Thanks for the link. Unfortunately, that appears to only talk about when your preferred locale isn't found at all (i.e. at the file level) and that's where JSTL and Struts diverge on finding the "next best match".

My problem is that I do have a resource file for the preferred locale, but it's missing some keys (i.e. at an individual property level). Struts will still traverse its parent chain, but JSTL won't. Once JSTL finds a resource file matching the locale, it seems to stop there.

I've read the JSR for JSTL at http://www.jcp.org/en/jsr/detail?id=52 and it leaves it sufficiently vague as to how missing keys within a resource should be handled. I suppose it's up to interpretation.

I'm curious if different implementations handle this differently. For my situation, I'm using Resin 2.1.14.

Angie


On Mar 25, 2005, at 5:55 AM, David Suarez wrote:

I haven't been using JSTL for i18n yet, just struts taglibs so I found
the below very interesting when considering a move...  I found this on
the web: http://www.junlu.com/msg/30187.html

The link suggests if you have a preferred approach, you can change the
jstl resources configured to be used so they match what you expect.
There's a code snippet in the link but I haven't tried it.  I would
guess you would configure the appropriate resources to use in a base
action or filter as mentioned in the link so that your front-end code
would never see it.  Please write back what you find, I'm very
interested in if you are able to change the i18n so it works as I'm
accustomed to.

Thanks!...djsuarez

-----Original Message-----
From: Angie Lin [mailto:[EMAIL PROTECTED]
Sent: Thursday, March 24, 2005 7:34 PM
To: user@struts.apache.org
Subject: [OT] i18n: fmt:message versus bean:message

This is off-topic, but in my Struts application, I've used all
<fmt:message> tags instead of <bean:messsage> tags and I'm encountering
issues with my l10n.

My questions:
1.  Is it correct that JSTL fmt:message will NOT follow the parent
chain of resources at an individual property level?
2.  And is there anyway to force a parent chain?


(read on if for my test case)


I know that ResourceBundle establishes a parent chain by successively removing variant, country and language. Struts does the same thing though it doesn't actually use ResourceBundle - it has PropertyMessageResources.

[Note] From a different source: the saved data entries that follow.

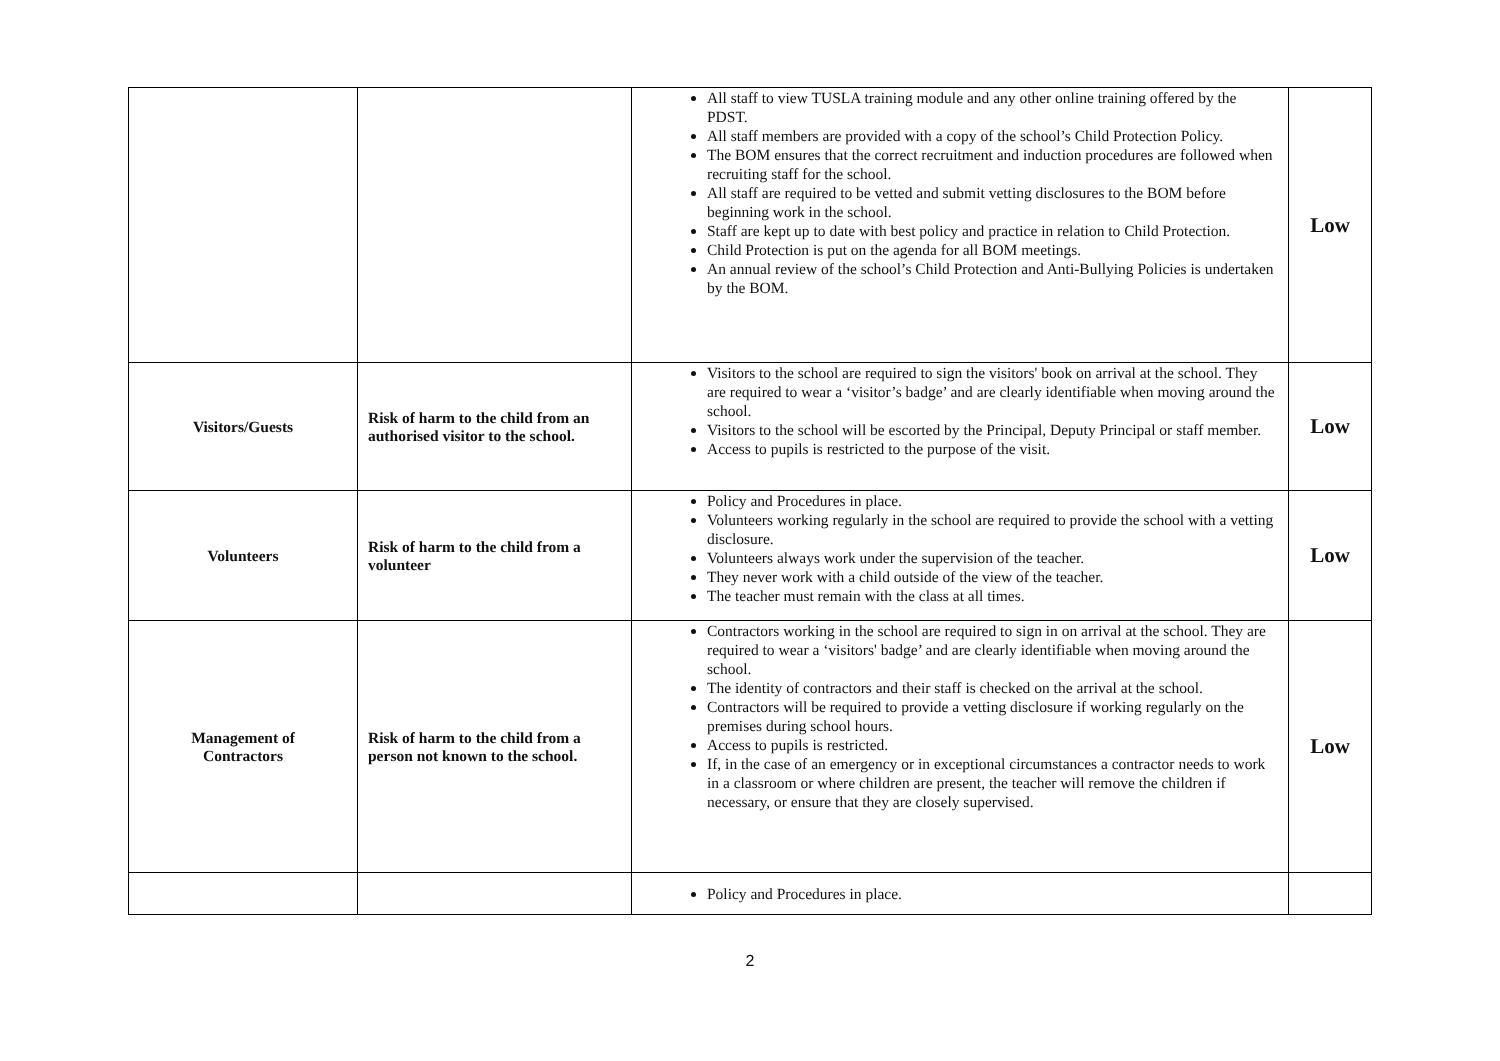| | | All staff to view TUSLA training module and any other online training offered by the PDST. All staff members are provided with a copy of the school’s Child Protection Policy. The BOM ensures that the correct recruitment and induction procedures are followed when recruiting staff for the school. All staff are required to be vetted and submit vetting disclosures to the BOM before beginning work in the school. Staff are kept up to date with best policy and practice in relation to Child Protection. Child Protection is put on the agenda for all BOM meetings. An annual review of the school’s Child Protection and Anti-Bullying Policies is undertaken by the BOM. | Low |
| Visitors/Guests | Risk of harm to the child from an authorised visitor to the school. | Visitors to the school are required to sign the visitors' book on arrival at the school. They are required to wear a ‘visitor’s badge’ and are clearly identifiable when moving around the school. Visitors to the school will be escorted by the Principal, Deputy Principal or staff member. Access to pupils is restricted to the purpose of the visit. | Low |
| Volunteers | Risk of harm to the child from a volunteer | Policy and Procedures in place. Volunteers working regularly in the school are required to provide the school with a vetting disclosure. Volunteers always work under the supervision of the teacher. They never work with a child outside of the view of the teacher. The teacher must remain with the class at all times. | Low |
| Management of Contractors | Risk of harm to the child from a person not known to the school. | Contractors working in the school are required to sign in on arrival at the school. They are required to wear a ‘visitors' badge’ and are clearly identifiable when moving around the school. The identity of contractors and their staff is checked on the arrival at the school. Contractors will be required to provide a vetting disclosure if working regularly on the premises during school hours. Access to pupils is restricted. If, in the case of an emergency or in exceptional circumstances a contractor needs to work in a classroom or where children are present, the teacher will remove the children if necessary, or ensure that they are closely supervised. | Low |
| | | Policy and Procedures in place. | |
2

I know that JSTL doesn't follow the same lookup path.  It instead only
looks for specific locales (ServletRequest.getLocales() listed in order
of preference) with a possible fallback locale (if configured in
web.xml).

However, I'm noticing that the fallback locale only appears to be used
if the specific locale cannot be located at all.

Here is my situation:

   ApplicationResources.properties:
    greeting=Hello there!
    goodbye=See ya!

   ApplicationResources_en.properties:
    greeting=Hello!
    goodbye=Bye!

   ApplicationResources_es.properties:
    greeting=Hola!

Note that goodbye is missing from the spanish.

EXAMPLE A:
   Assume my browser preferred locale is 'es'.  And I have a
fallbackLocale in web.xml set to 'en'.

   <bean:message key="greeting"/>
   <bean:message key="goodbye"/>
   <fmt:message key="greeting"/>
   <fmt:message key="goodbye">

   gives me

   Hola!
   See ya!
   Hola!
   ???goodbye???

The fallback is not even used.


EXAMPLE B: Assume my browser preferred locale is 'fr'. And I have a fallbackLocale in web.xml set to 'en'

   <bean:message key="greeting"/>
   <bean:message key="goodbye"/>
   <fmt:message key="greeting"/>
   <fmt:message key="goodbye">

  gives me:

   Hello there!
   See ya!
   Hello!
   Bye!

The struts tags used the parent chain to fall back to
ApplicationResources.properties.
But JSTL used the fallback of ApplicationResources_en.properties.